Case 17 Flashcards
(225 cards)
What is the MOA of metformin?
Activates AMP dependent protein kinase (hepatically) to reduce gluconeogensis and potentiates effects of endogenously secreted insulin
Why is Metformin first line option?
^Insulin dependent glucose uptake into tissues. Inhibits GI absorption of carbs. Limited ADRs
When is Metformin contraindicated ?
Chronic kidney disease. May provoke lactic acidosis
What is the second line drug for T2D after metformin ?
Gliclazide. Enhances insuline secretion in pancreas
What does Gliclazide act on ?
B cell K ATP effluxes channel to block K efflux. Depolarises B cell –> Ca influx and IP3 mediated enhanced secretion of insulin
Px starts on T2D medication and starts experiencing jaundice, what medication are they on ?
Gliclazide, shows severe hepatic impairment. Normally prior to medication
What is the name of the drug that inhibits breakdown of incretins to 2ndarily enhance insulin secretion from pancreas?
Saxagliptin, often used with metformin or Gliclazide to ^sensitivity to insulin
What is the action of DDP-IV?
Dipeptidyl peptidase IV normally breaks down incretins (GLP-1).
What is Exenatide and how is it administered ?
SC injection. mimics incretin to ^insulin secretion from the pancreas.
How does Exenatide work ?

==============================

▶ _YOUR OBJECTIVE_
Copy the Case 17 flashcards text starting with "B cell K ATP" and going on through "it administered ?", switching "Saxagliptin" to "Sitagliptin" wherever it appears.

▶ _DATA SHOWN_
==============================

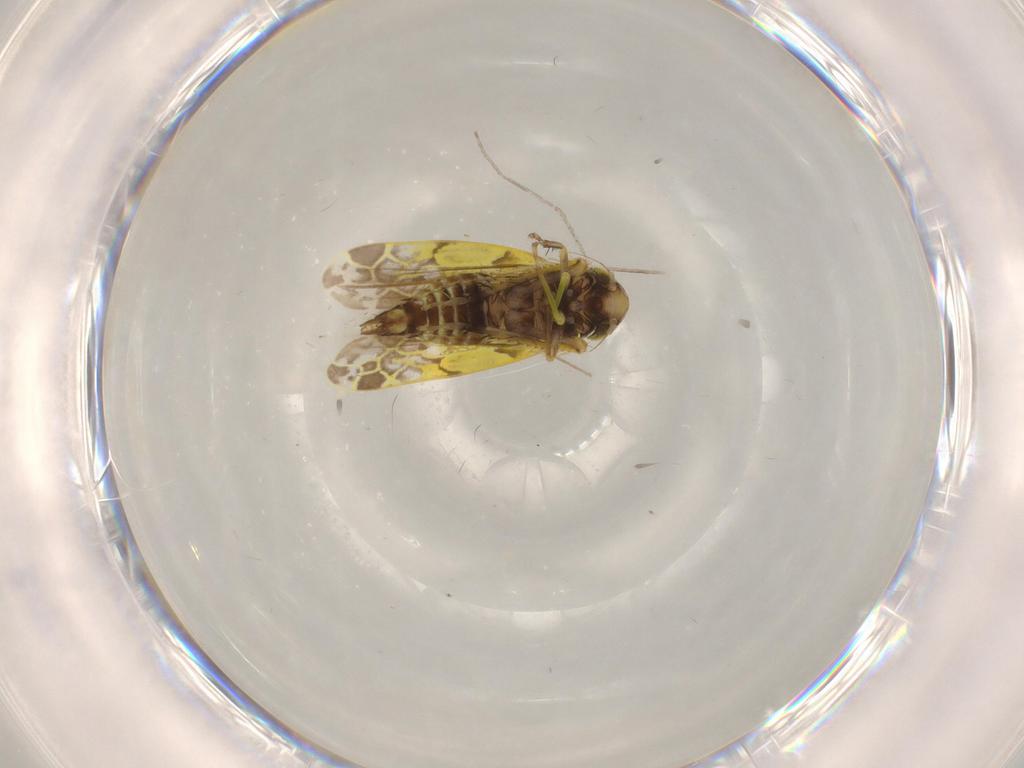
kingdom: Animalia
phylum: Arthropoda
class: Insecta
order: Hemiptera
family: Cicadellidae
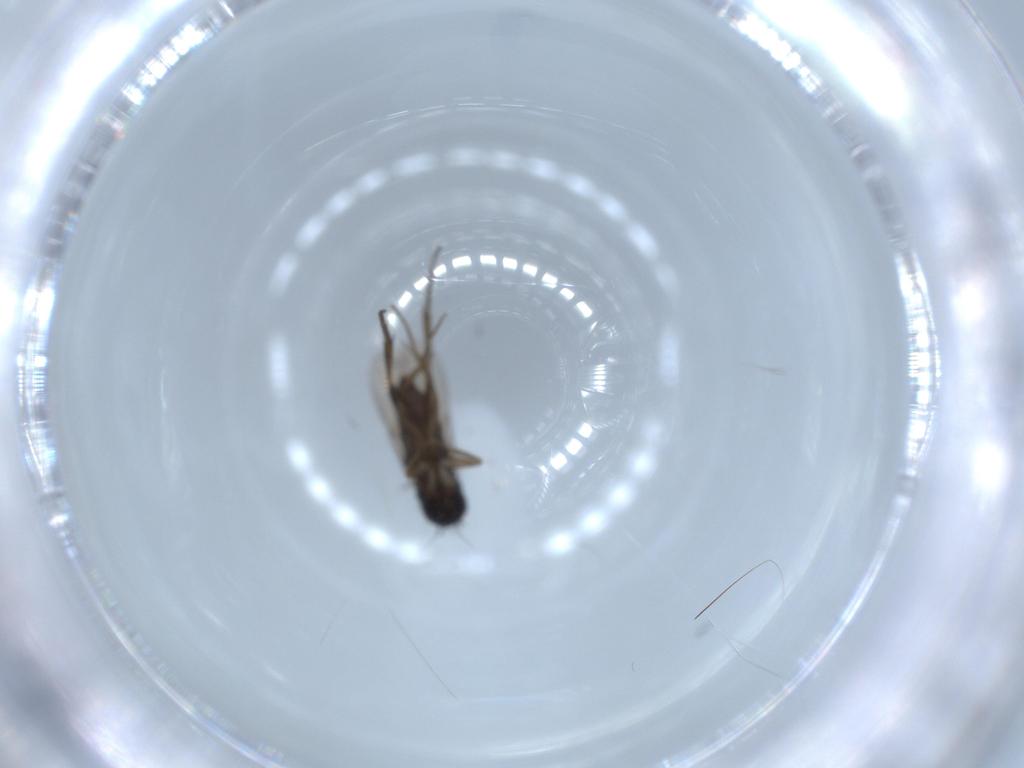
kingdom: Animalia
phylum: Arthropoda
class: Insecta
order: Diptera
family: Phoridae
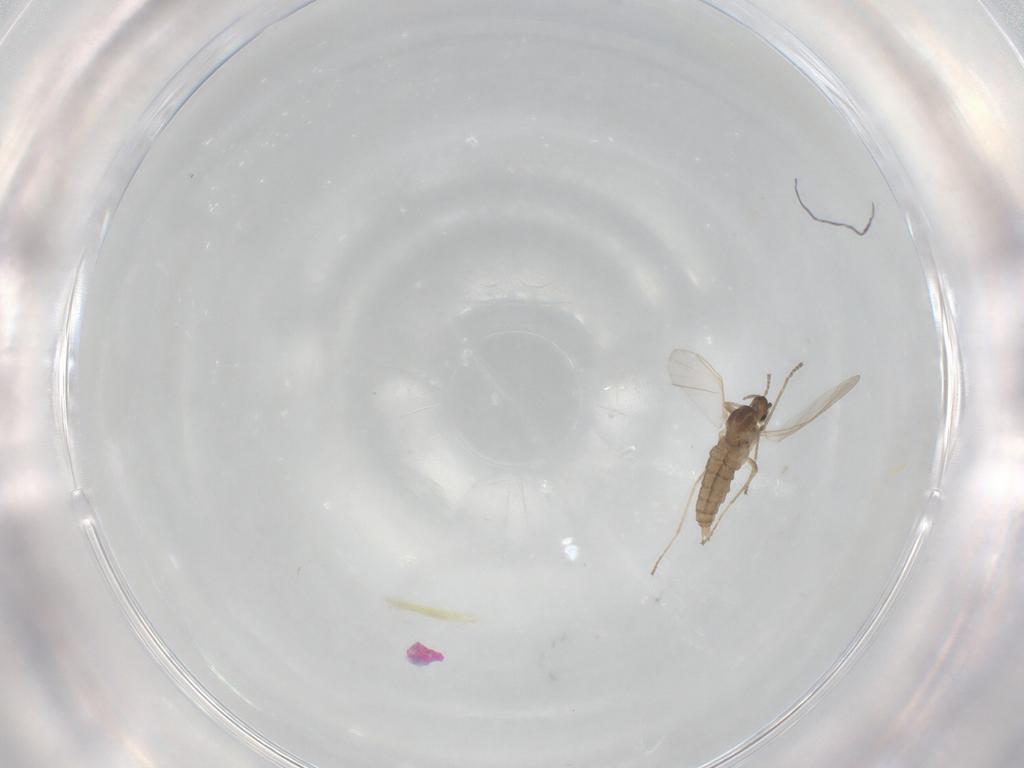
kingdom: Animalia
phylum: Arthropoda
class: Insecta
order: Diptera
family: Cecidomyiidae
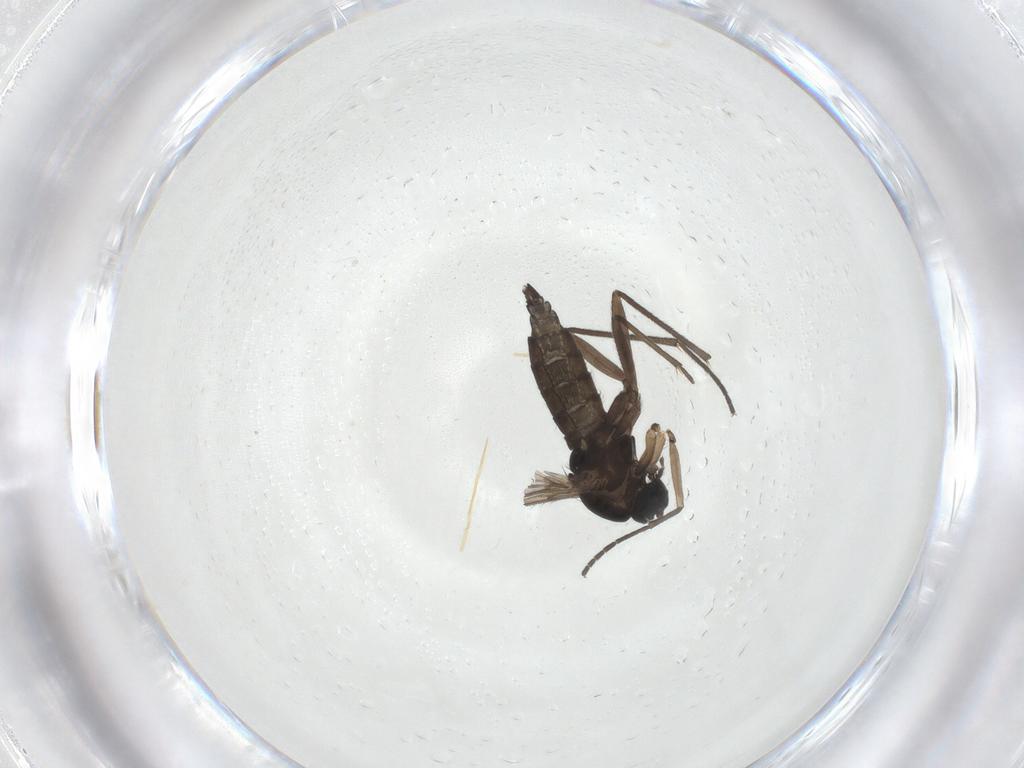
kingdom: Animalia
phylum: Arthropoda
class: Insecta
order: Diptera
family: Sciaridae
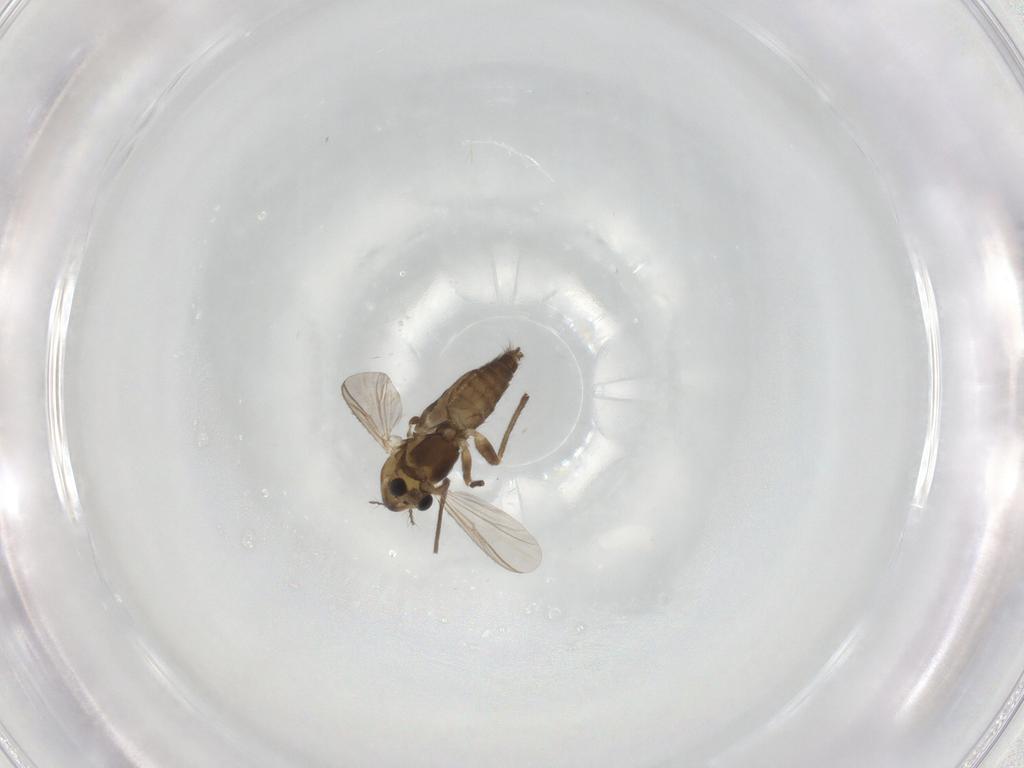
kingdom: Animalia
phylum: Arthropoda
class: Insecta
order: Diptera
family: Chironomidae
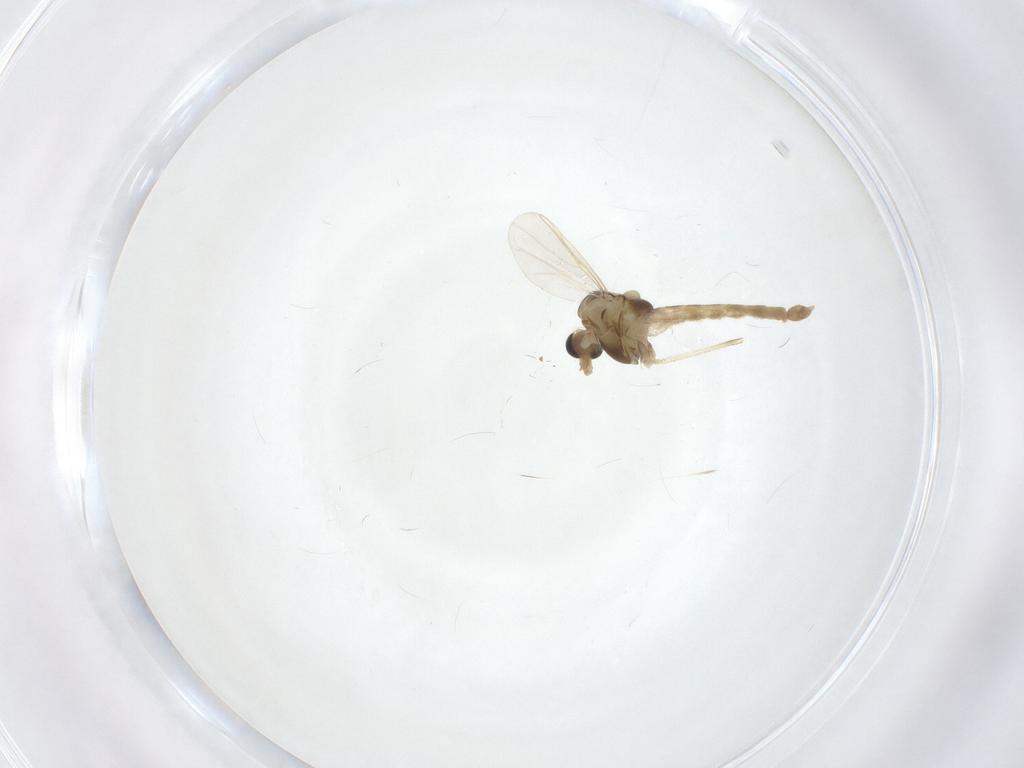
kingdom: Animalia
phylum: Arthropoda
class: Insecta
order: Diptera
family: Chironomidae
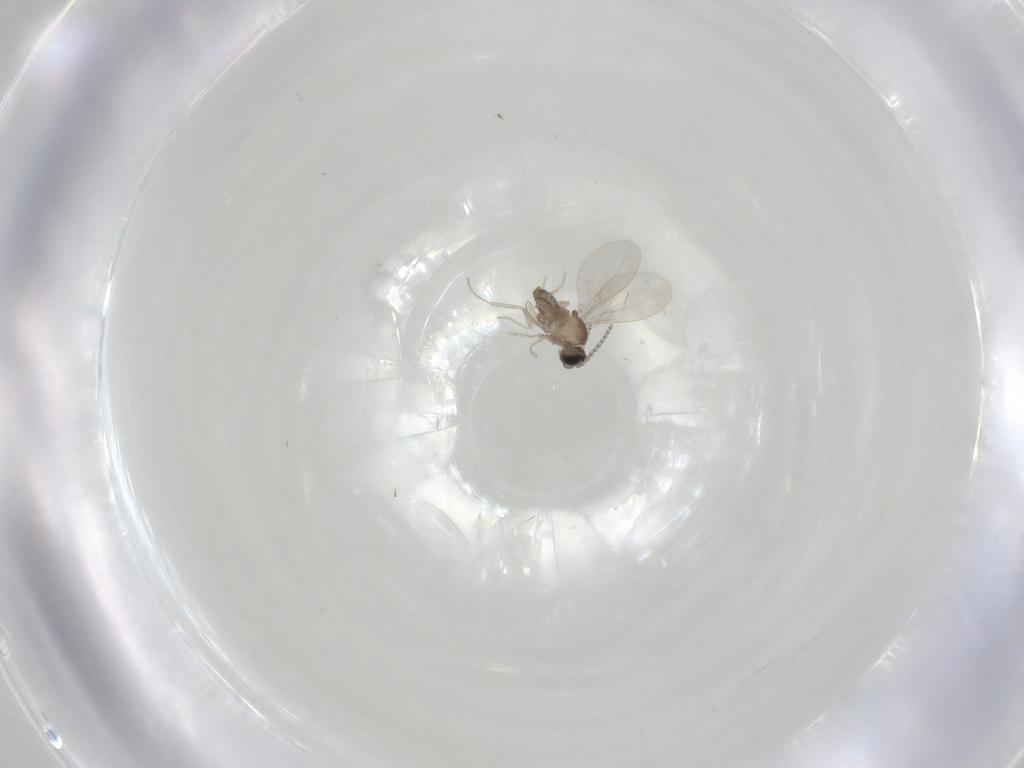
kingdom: Animalia
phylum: Arthropoda
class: Insecta
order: Diptera
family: Cecidomyiidae
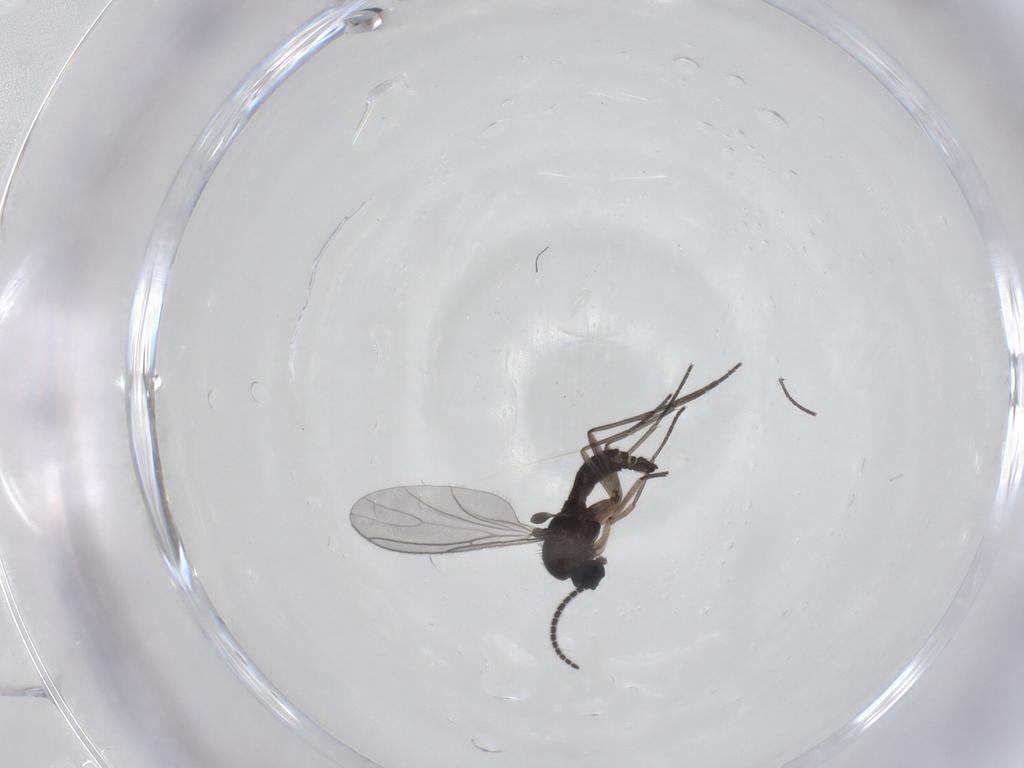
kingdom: Animalia
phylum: Arthropoda
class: Insecta
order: Diptera
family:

==============================

▶ _RESULT FOR THIS TASK_
B cell K ATP effluxes channel to block K efflux. Depolarises B cell –> Ca influx and IP3 mediated enhanced secretion of insulin
Px starts on T2D medication and starts experiencing jaundice, what medication are they on ?
Gliclazide, shows severe hepatic impairment. Normally prior to medication
What is the name of the drug that inhibits breakdown of incretins to 2ndarily enhance insulin secretion from pancreas?
Sitagliptin, often used with metformin or Gliclazide to ^sensitivity to insulin
What is the action of DDP-IV?
Dipeptidyl peptidase IV normally breaks down incretins (GLP-1).
What is Exenatide and how is it administered ?